Because LED PCBs are often screwed onto the heatsink, enough screws need to be in place so the PCB doesn’t warp at high or low temperatures. A good interface material such as thermal conductive tape or grease between the PCB and heatsink is beneficial because it increases the heat-conductive cross section between the two components.
Due to the complexity of the heatsink’s function, it should be tested or simulated to optimize performance, size, and shape. Many heatsink suppliers can help with application support. It should also be noted that dust will settle on the surface of the heatsink and that the heatsink may require a protective paint, both potentially reducing performance.
To verify the heat management performance, thermocouples are popular for checking temperature. Though they provide straightforward measurements, they aren’t always practical to use. To be accurate, thermocouples need to have good contact with the object, read one PCB spot only, and add wires to the test setup.
Thermal imaging works much faster, as it immediately reveals all the hotspots on the PCB or a heatsink in operation. For proper function, the imager should be calibrated and operated with the right emissivity factor as it detects radiation, which depends on the surface’s temperature and its capability to radiate.

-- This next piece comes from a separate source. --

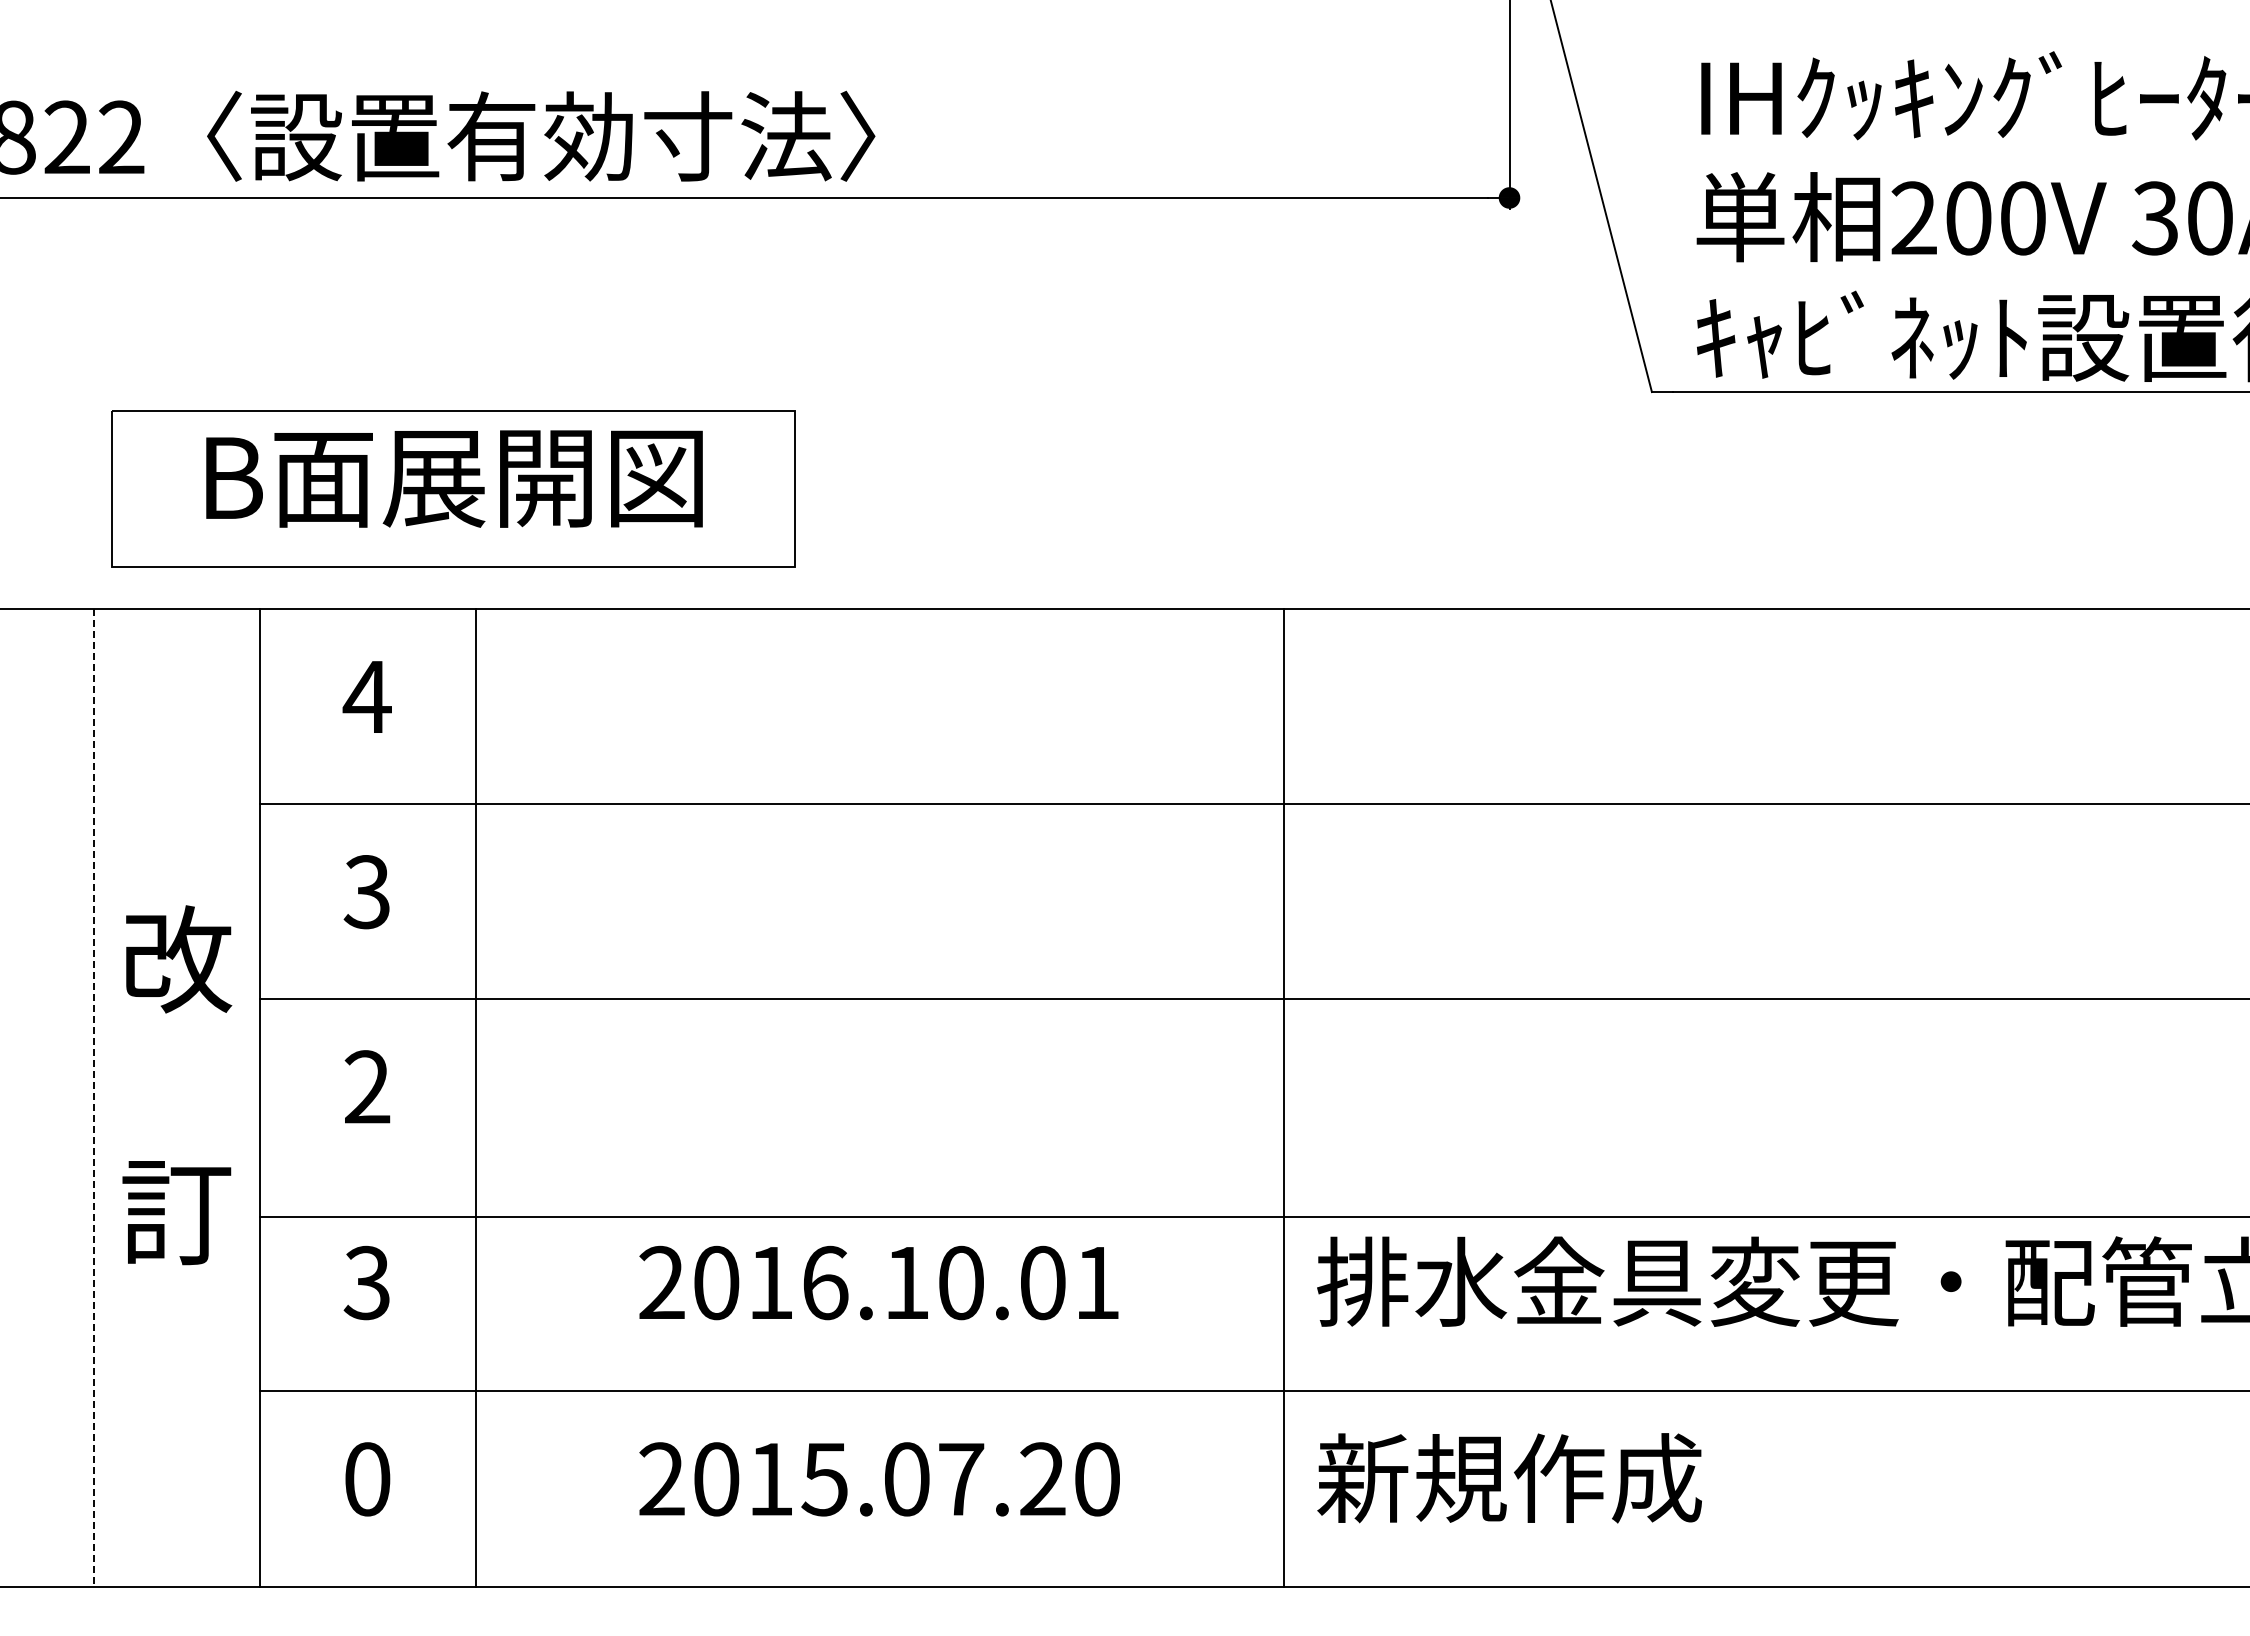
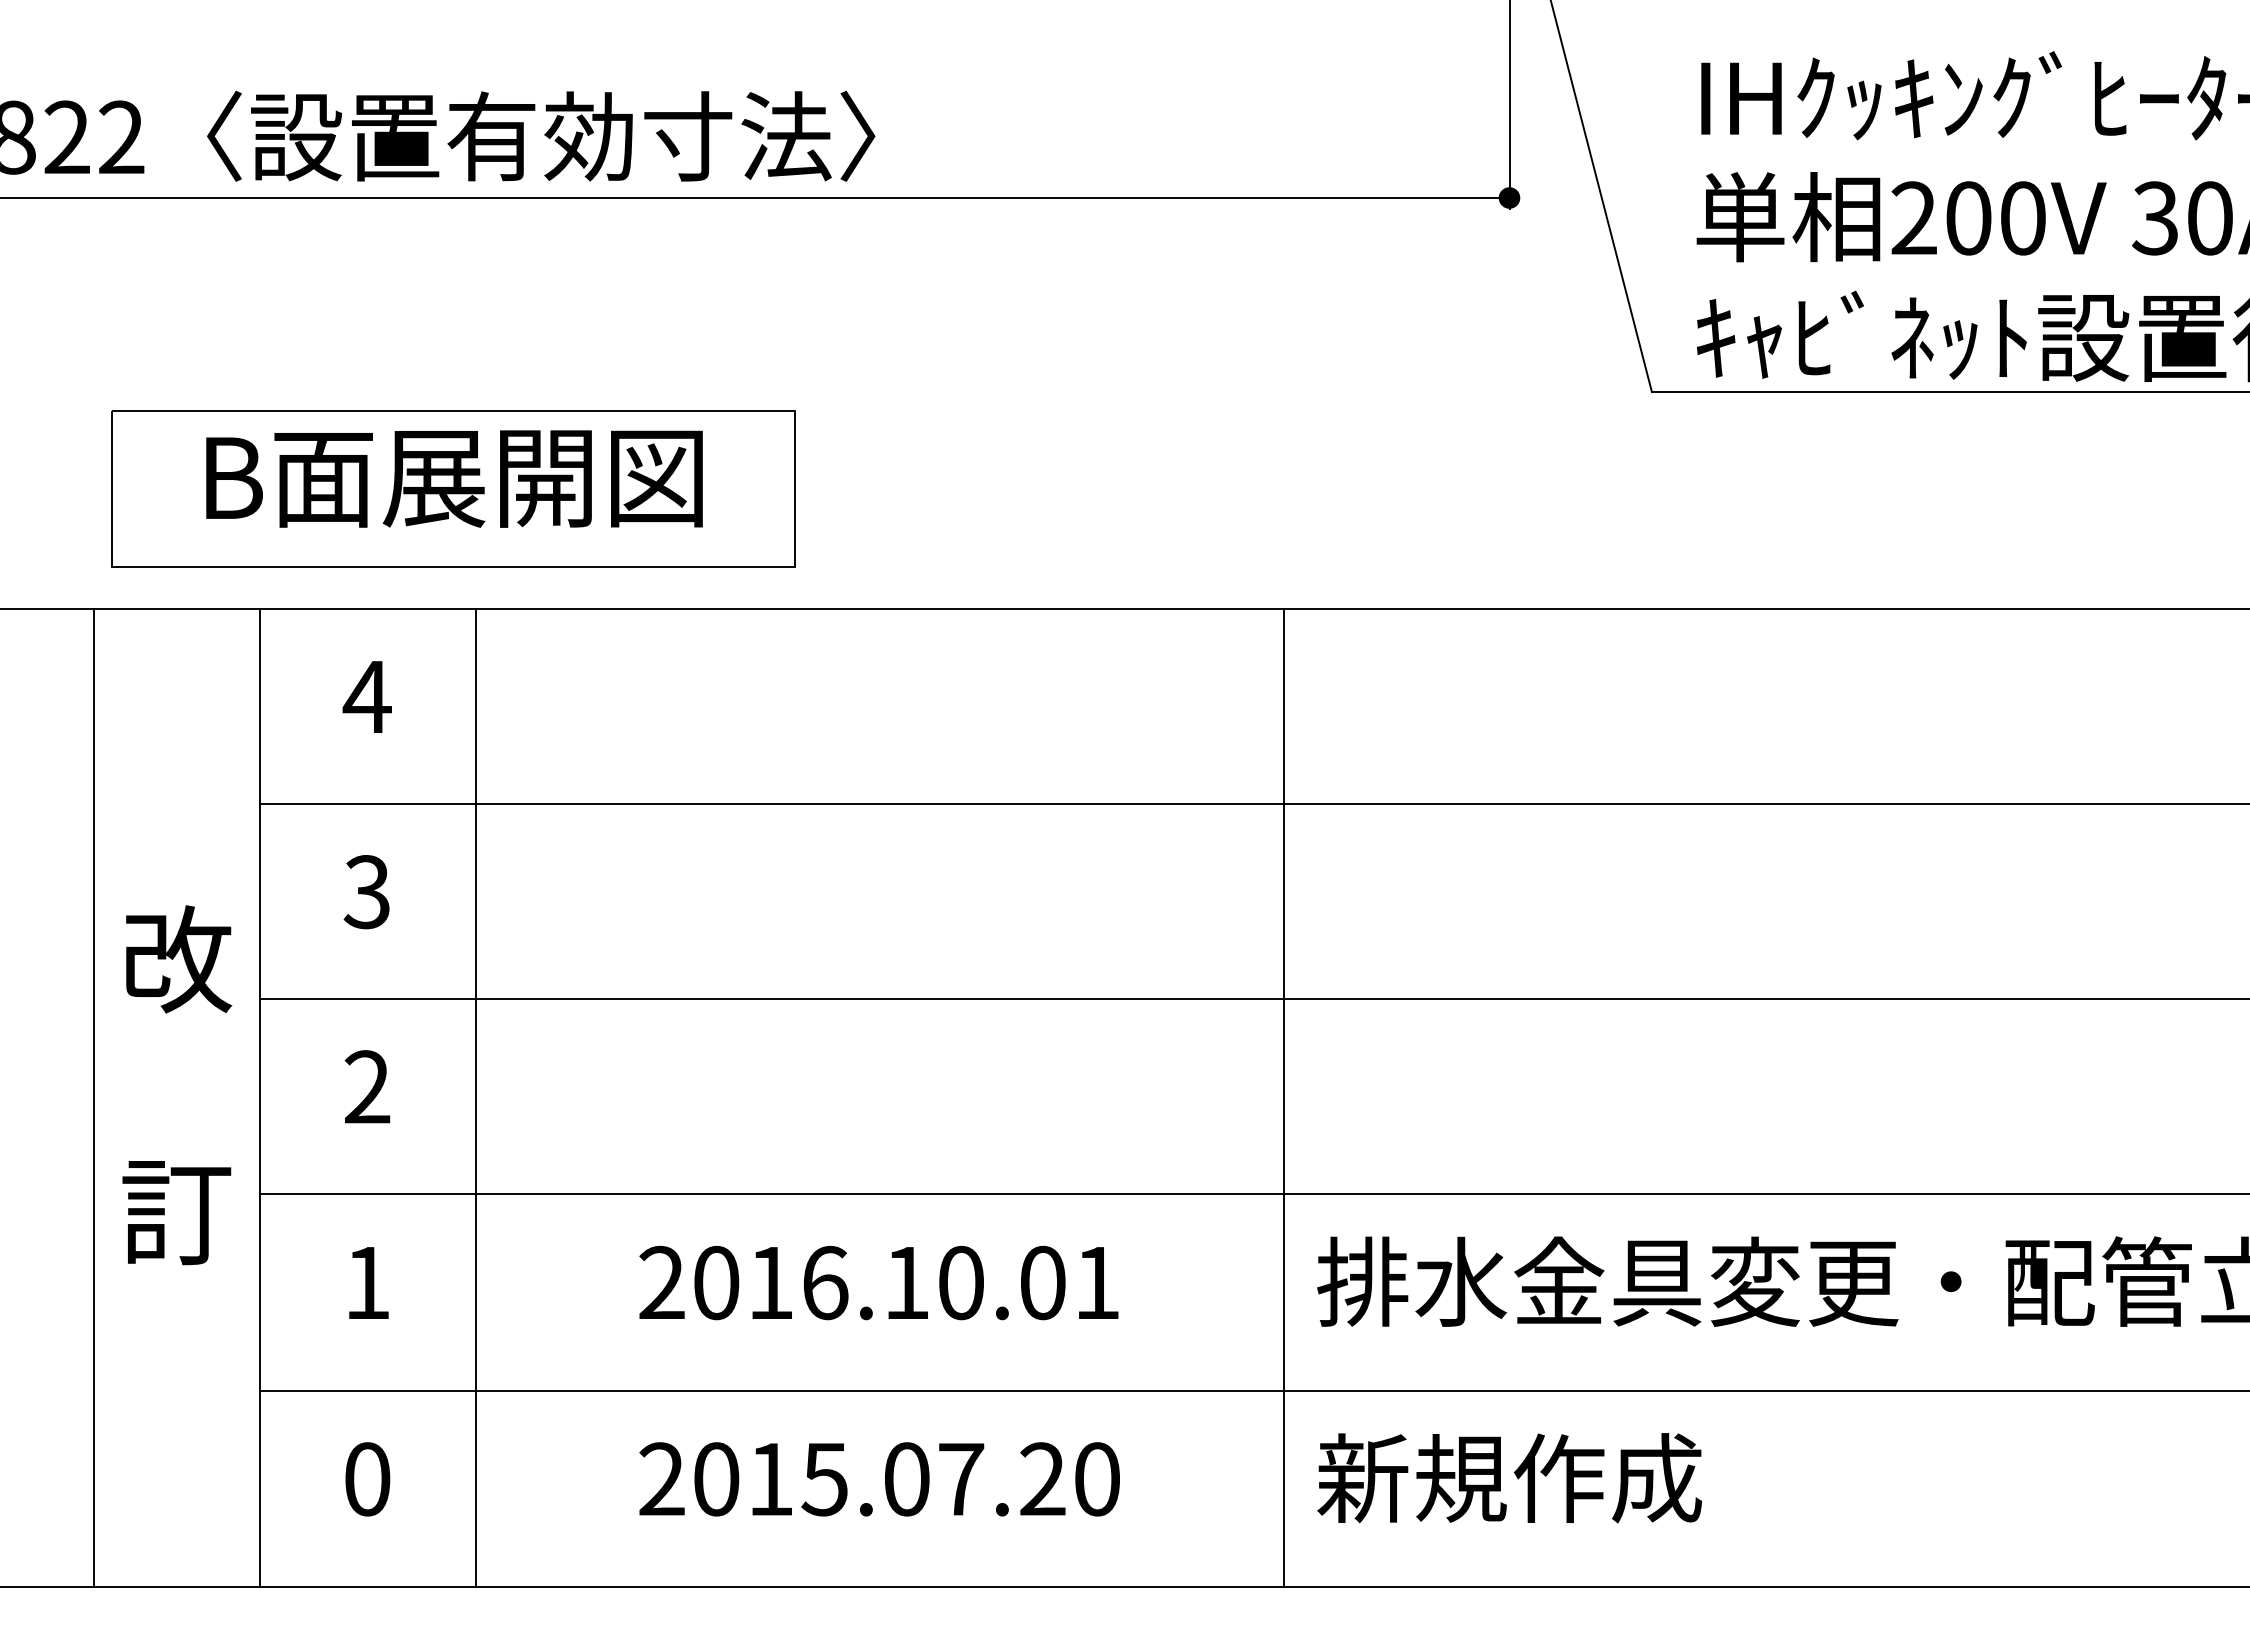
line at (94, 1098): dashed -> solid
line at (1252, 1217) position: (1252, 1217) -> (1252, 1194)
text at (366, 1282): 3 -> 1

For example, unpainted shiny metal surfaces radiate significantly less than painted metal or PCB material. Respective factors are available from thermal imager suppliers.
As part of the lighting system, LED drivers are another factor in the overall efficiency of the solution and need be optimized. LEDs are best driven by constant current sources as the LED light output is fairly linear with the current.
Switching current sources turn their output on and off while an inductor and capacitor limit and store the LED current, creating a constant current with reduced ripple that is largely independent of the supply voltage. Driver efficiencies of 90% or more can currently be reached. For a light fixture, the constant current source needs to be integrated in a module that might, for example, need to satisfy the following requirements:
• High efficiency, i.e., greater than 85% when dimmable, greater than 90% otherwise
• High power factor correction, greater than 90%
• Total harmonic distortion of less than 20% at full load
• Thermal shutdown protection
• Open output protection (no LEDs attached)
• UL listed
• Meets applicable Energy Star requirements
• Lifetime comparable to LED life requirements
• Compact size to fit in various light fixtures
• Rated for operation in a specific environment
• Easy to replace
• Low bill of material
• Five-year warranty
Though Energy Star compliance might not be required in all cases, it should be considered a goal since LED light engines are designed to save power and provide high-quality lighting.
In the past, it was common in light engines with multiple LEDs to place the LEDs in several parallel serial strings and to adjust the current per string by serial resistors. In other cases, the differences in forward voltage and the potential difference in current per string were simply ignored. The result was either a lower efficiency due to serial resistors or transistors, or uneven light production within the light engine.
2. In a linear light strip supporting Dragon LEDs, individual constant current sources control serial strings of LEDs.
Today, many switching current sources are offered with several, individually controlled constant current outputs. With this concept the LEDs are still organized in serial strings, but each string runs with a constant current at a high efficiency level (Fig. 2).
There have been many advances in LEDs, lenses, and LED driver technology. In each area, high-efficiency components are available. The light engine designer should strive to optimize each system component as the product of the efficiencies determines the final lumen-per-watt level of the light fixture.